Après avoir claqué la porte du parti présidentiel, l’honorable Ousmane Kouyaté dit « Man » a déposé ses valises au sein de l’URD dont il est candidat et tête de liste pour les élections législatives prochaines dans le cercle de Kolokani. Dans un entretien accordé à LE RAYON, il dénonce la gestion mafieuse de la section RPM de Kolokani par des mains invisibles venues de Bamako, le jeu incongru du gouvernement par rapport au projet de réhabilitation de la route Kati-Kolokani-Didiéni, etc.
Le RAYON : Bonjour honorable Kouyaté. Vous avez été élu député dans la circonscription électorale de Kolokani sous les couleurs du Parti présidentiel, le RPM. De nos jours, vos chemins se sont séparés. Quels sont vos liens avec les militants RPM et votre état de santé au niveau popularité ?

§ Données fournies
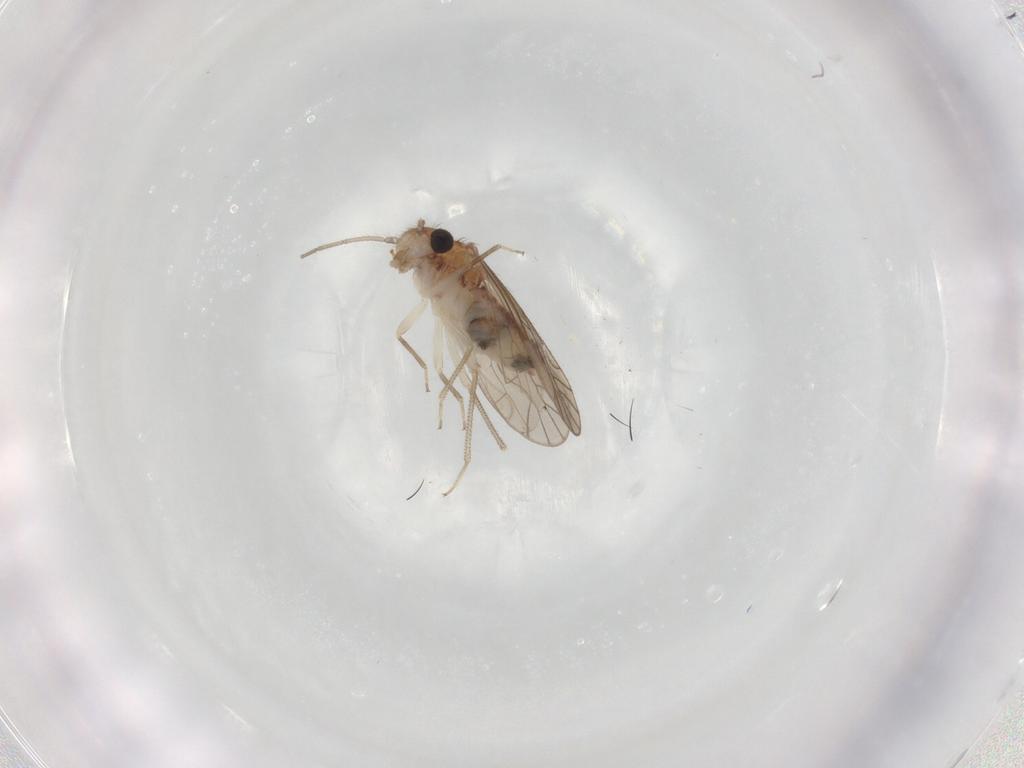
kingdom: Animalia
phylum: Arthropoda
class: Insecta
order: Psocodea
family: Caeciliusidae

§ Consigne 1
Recopiez le passage de l'extrait qui va de « Après avoir claqué » jusqu'à « route Kati-Kolokani-Didiéni, etc. ».
§ Consigne 2
D'après l'extrait, de quel parti Ousmane Kouyaté est-il candidat et tête de liste pour les prochaines législatives dans le cercle de Kolokani ?

§ Réponse attendue 1
Après avoir claqué la porte du parti présidentiel, l’honorable Ousmane Kouyaté dit « Man » a déposé ses valises au sein de l’URD dont il est candidat et tête de liste pour les élections législatives prochaines dans le cercle de Kolokani. Dans un entretien accordé à LE RAYON, il dénonce la gestion mafieuse de la section RPM de Kolokani par des mains invisibles venues de Bamako, le jeu incongru du gouvernement par rapport au projet de réhabilitation de la route Kati-Kolokani-Didiéni, etc.

§ Réponse attendue 2
L'URD.